Best of banned books
Throughout history, manuscripts, essays and books have been challenged or banned for their content. This hasn’t stopped authors from pushing the envelope and writing books on subjects that make some parents and officials uncomfortable.
In honor of banned books week, a celebration of the freedom of reading
under the First Amendment, the Oracle looks at novels that have made a scene and been challenged or banned for their content in the past few years.
And Tango Makes Three
In the children’s book “And Tango Makes Three,” a penguin named Tango is hatched and raised by two male penguins. Based on the true story of New York City’s Central Park Zoo penguins Roy and Silo, the book illustrates what life is like for the family.
“And Tango Makes Three” has topped the American Library Association (ALA) list of 10 most frequently challenged books in 2006, 2007 and 2008.
Most detractors believe the book promotes a homosexual agenda to young children, but co-author Justin Richardson said this is not the case.

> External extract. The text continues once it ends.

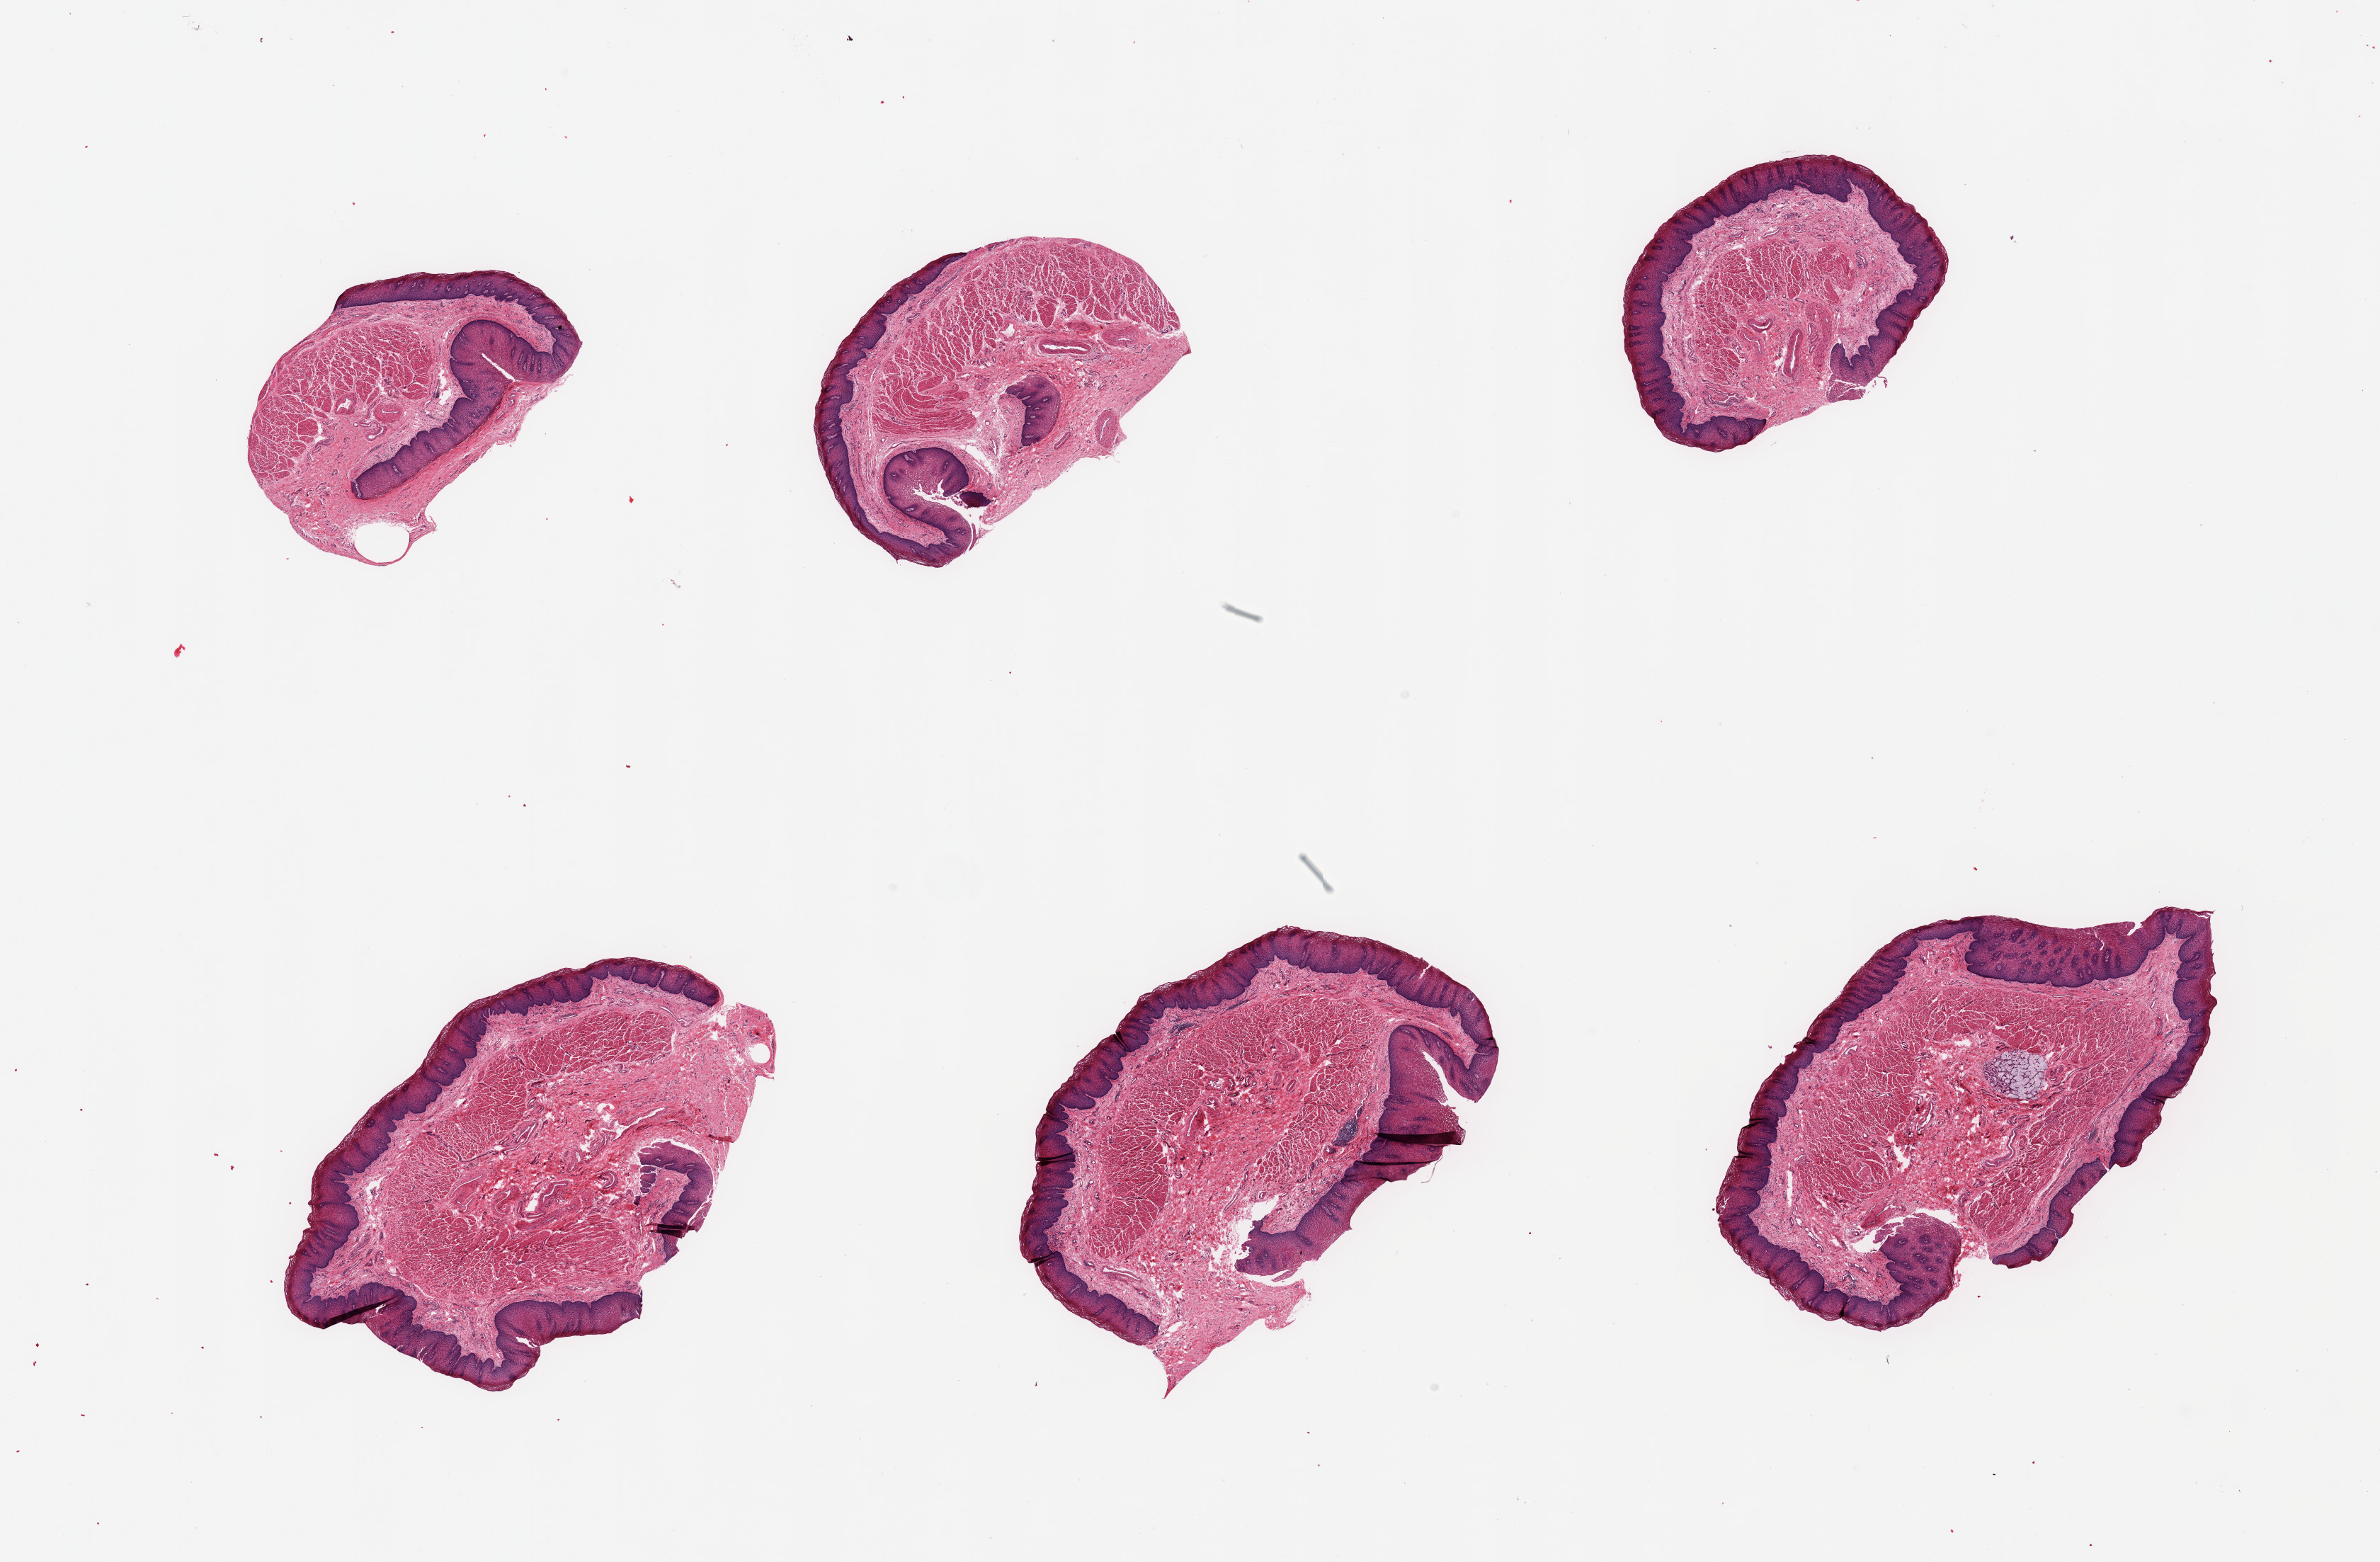
Digitized haematoxylin and eosin-stained section — shown as a low-resolution overview of the whole scanned area (about 26.6 x 17.4 mm); PAXgene-fixed, paraffin-embedded tissue; section of esophageal mucous membrane (target tissue); donor tissue sample. Donor: male.
- pathologist's review note for this sample: 6 pieces; squamous mucosa up to ~0.35mm, ~25% thickness; Rare mucus glands present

“We wrote the book to help parents teach children about same-sex parent families. It’s no more an argument in favor of human gay relationships than it is a call for children to swallow their fish whole or sleep on rocks,” he said in a 2005 article with the New York Times.
Political views aside, “And Tango Makes Three” is a wonderful book that throws a new twist on the traditional love story.
– Tyler Shepard
The Perks of Being a Wallflower
“The Perks of Being a Wallflower,” No. 6 on the ALA’s most frequently challenged books list in 2008, was banned from high schools in Portage, Indiana.
The story chronicles an awkward teenager’s first year of high school and his development into a young adult.
The book was banned and is frequently challenged because of controversial topics such as homosexuality, drug use, sexual behavior and abortion.
However, the book goes to no extremes to present this material in an inappropriate way, as it presents a topic people can discuss and learn from.
– Agustin Guerrero
Kurt Vonnegut unveils the bombing of Dresden in World War II in his book “Slaughterhouse-Five.” The bombing killed about 135,000 people.
Teachers want to ban Vonnegut’s work because of its “unpatriotic nature” and anti-war views. They claim his book wields the wrong idea about what soldiers were ultimately fighting for in Germany.
The First Amendment was put into place to protect people’s ability to express their thoughts and feelings, and Vonnegut clearly expressed his anti-war Semitism through his book. “Slaughterhouse-Five” is considered a classic by many readers. Losing Vonnegut’s literary influence in schools because of his opinions could cause a landslide of banned books.
– Brittney Bagiardi
Vamos a Cuba
Miami-Dade County school libraries banned the book “Vamos a Cuba” in February after a three-year challenge process.
The children’s picture book was first taken off shelves after a parent complained that the book ignored harsh realities of Cuban life under Fidel Castro.
While this may be true, the book is part of a simple travel series describing places, pastimes and childhoods in foreign countries intended for elementary school readers unlikely to understand fully these human rights issues.
The school board could have encouraged a dialogue between their children instead of holding an unnecessary legal battle that cost thousands.
– Jimmy Geurts
Their Eyes Were Watching God
The title “Their Eyes Were Watching God,” written by Zora Neale Hurston, is derived from a quote toward the end of the book. It’s set in the ‘20s and deals with themes of racism, poverty, gender and class.
When it was first published, the novel was controversial because of its sexual content, which Hurston brought to life through Janie, the main character, and her struggle through three marriages and poverty. Janie tries to find her identity and voice in a society where, because of her gender and race, she is brought down to the lowest social class.
According to the ALA, the book was unsuccessfully “challenged for sexual explicitness” at Stonewall Jackson High School in Virginia, where a parent requested it be removed from the academically advanced reading list.
The book remains on the list, however, and the novel will continue to teach students about the struggles of finding love and living in a lower class.
– Issa Luckett
“Just Listen,” a popular teen novel by Sarah Dessen, was challenged at Armwood High School in Hillsborough County in December 2007 after parents objected to its sexual themes and profanity.
Dessen, who has always shown insight into the minds of teenage girls, touched on subjects like rape, rumors, losing old friends and gaining new ones. The novel is a guiding light for young girls who may be going through the same things.
After receiving requests from parents to remove the book from the library, a review committee of parents, students and teachers was created to look over the complaints and voted unanimously to keep the book in the library.